Yesterday, all the talk on the streets was of "civil war" and "military coups". A miner died in protests outside Sucre. Protests on the streets were small but visibly angry. Reports came in that Santa Cruz was more or less occupied by the army. Graham and I decided to head back down to our friend’s house in the south of La Paz, where people openly talked of evacuaton.
Today, the mood is noticeably happier and more relaxed out on the streets. Shops are open, transport is slowly returning to the streets, Graham and I can suddenly start to plan our trek (which we have been planning to do for the entire last week). People are saying the crisis is over.
It’s bizarre. How can things change so much in less than 12 hours.
The reason for the rising tension yesterday was linked to the Congress needing to respond to President Mesa’s resignation. They have taken an extraordinarily long time to respond, citing security issues, but leaving a huge political vacuum. Yesterday morning, it looked like Mesa would be replaced by the President of Congress, Vaca Diez.
Vaca Diez is a far more divisive figure than President Mesa, closely linked with President Goni who fled the country in 2003. He is highly unpopular with social movements. In La Paz, everyone was glued to their radios and television sets waiting for the announcement. Protestors in La Paz looked they were waiting to riot. As demonstrations and tension mounted across the country, Vaca Diez eventually renounced his intention to stand, and Eduardo Rodríguez, head of the supreme court was voted in as the new President.

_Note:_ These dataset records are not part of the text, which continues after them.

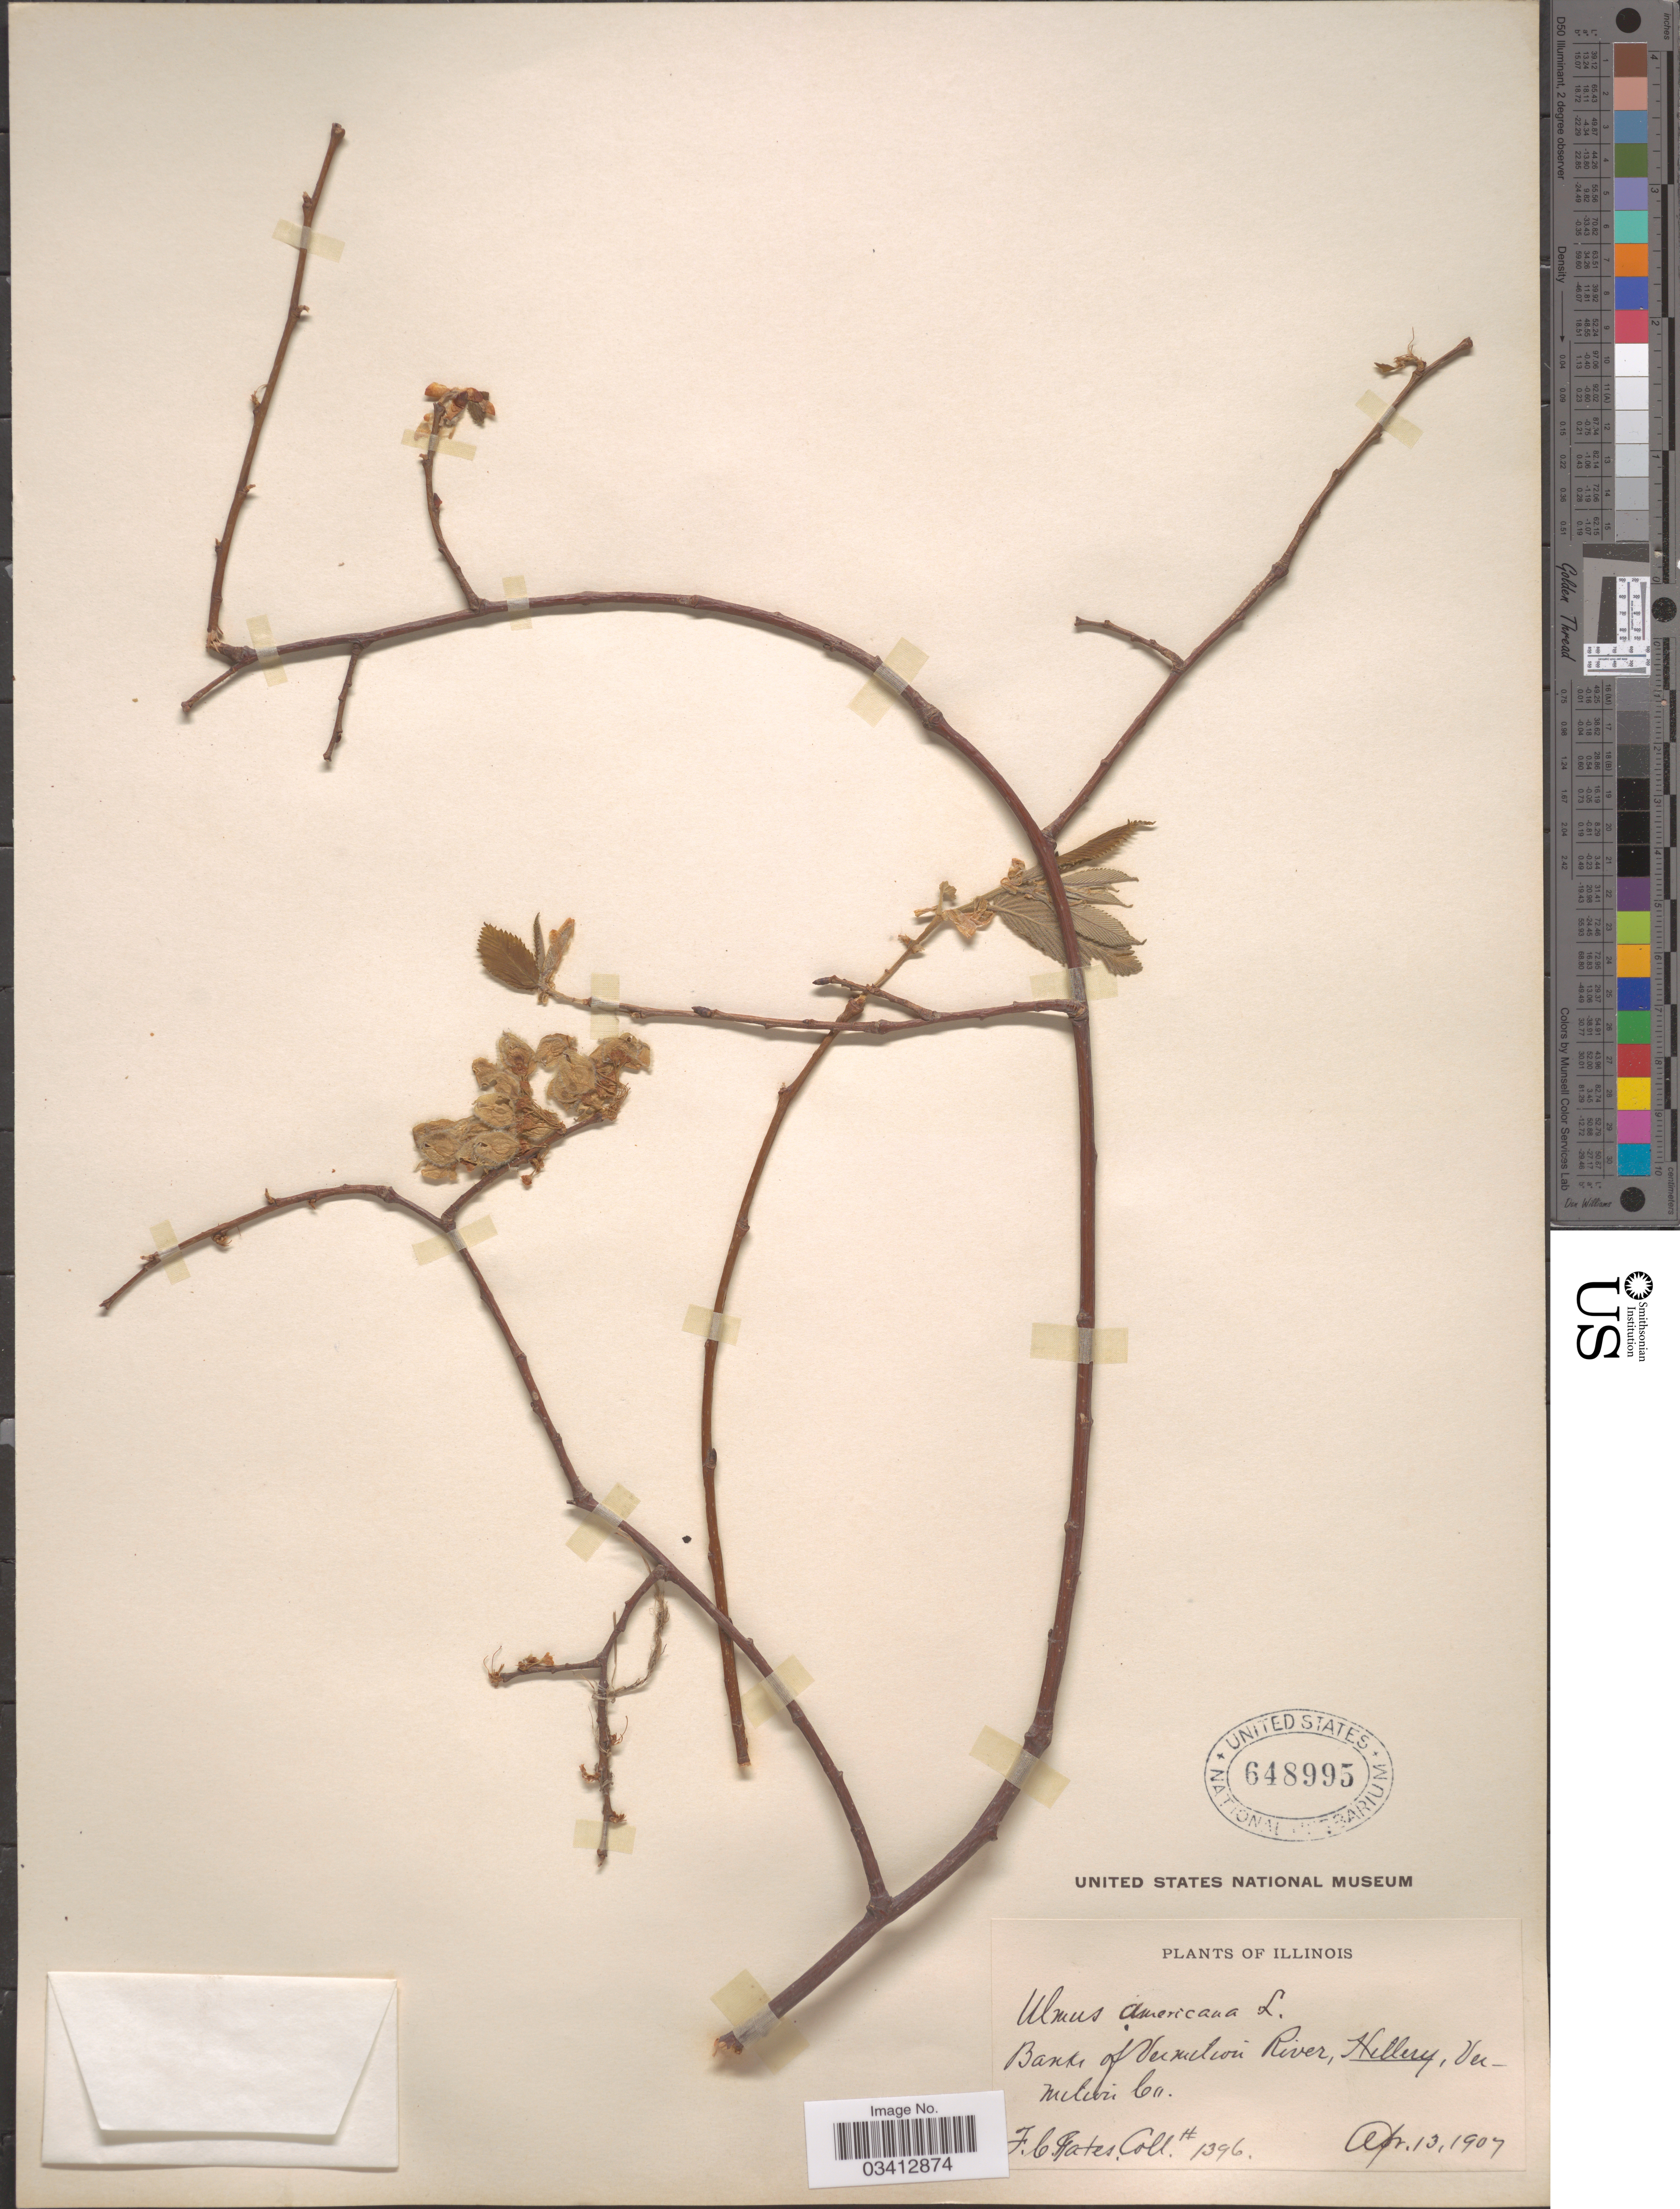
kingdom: Plantae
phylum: Tracheophyta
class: Magnoliopsida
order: Rosales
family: Ulmaceae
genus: Ulmus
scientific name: Ulmus americana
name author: L.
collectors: F. C. Gates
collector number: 1396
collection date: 1907-04-13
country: United States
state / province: Illinois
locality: Banks of Vermilion River, Hillery, Vermilion Co.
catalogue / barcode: US 648995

The new President will be responsible for calling elections within the next 3 months. The various leading social movements haven’t formally announced an end to protests but at first sight, it has certainly reduced the high state of tension and negotiations may well lead to a temporary cessation of blockades and protests.
However the elections are only likely to be a temporary solution. The central demand for nationalisation has not been answered. Moreover the factors that have fuelled this crisis remain live: gross inequality and poverty, a political and economic system that fails the majority, a nation divided culturally and economically, international economic policies that force Bolivia into decisions that benefit multinational companies more than its own people.
A ceasefire may be temporarily won but the conflict is sure to continue.